U.S. opposition to Nord Stream has been—or used to be—broad and bipartisan. Congress has passed several bills imposing sanctions on companies insuring, constructing and investing in the pipeline. In January 2021, President Trump imposed sanctions against the Russian pipelaying vessel Fortuna and its owner KVT-RUS.

In 2016, then-Vice President Biden rightly called Nord Stream 2 a "fundamentally bad deal for Europe"—a view White House spokeswoman Jen Psaki recently said he still holds.

Yet in a report submitted to Congress, his State Department inexplicably failed to list any new companies working on the project in defiance of U.S. law, even though information on violators is readily available.

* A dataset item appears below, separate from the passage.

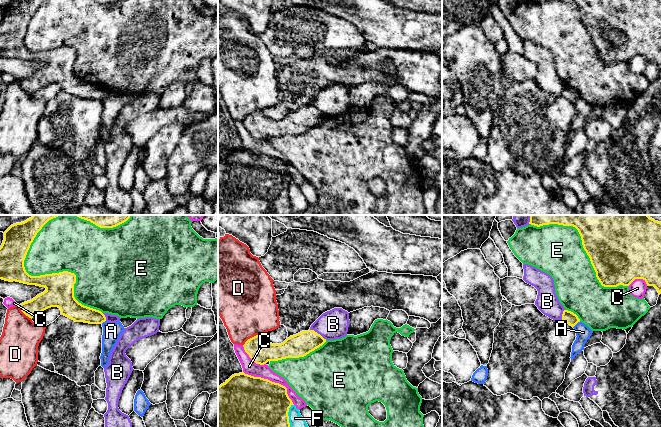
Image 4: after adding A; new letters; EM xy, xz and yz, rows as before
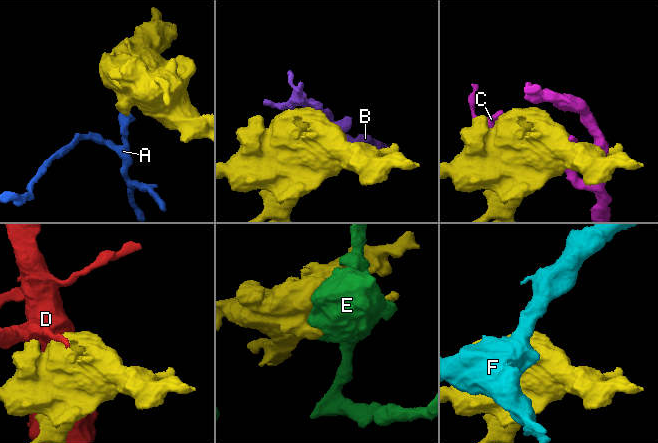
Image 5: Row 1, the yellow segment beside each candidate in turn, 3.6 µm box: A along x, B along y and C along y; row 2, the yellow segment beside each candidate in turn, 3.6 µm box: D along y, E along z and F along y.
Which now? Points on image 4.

Companies previously threatened with sanctions have already deserted the project. By failing to sanction new entities involved, the Biden administration is empowering Russia to complete Nord Stream 2.

In response, 40 Republican senators sent a letter to the president urging his administration to follow the law. Sadly, not one Democratic senator joined us.

The president's decision to choose the Kremlin over Keystone is a slap in the face to the 11,000 American workers whose good-paying jobs vanished on Inauguration Day.

After these two clumsy and costly episodes in U.S. energy diplomacy, it's reasonable to ask why the president seems more intent on saving Russian jobs than American jobs.

John Barrasso, a Republican of Wyoming, is ranking member of the Senate Energy and Natural Resources Committee and a member of the Senate Foreign Relations Committee.

The views expressed in this article are the writer's own.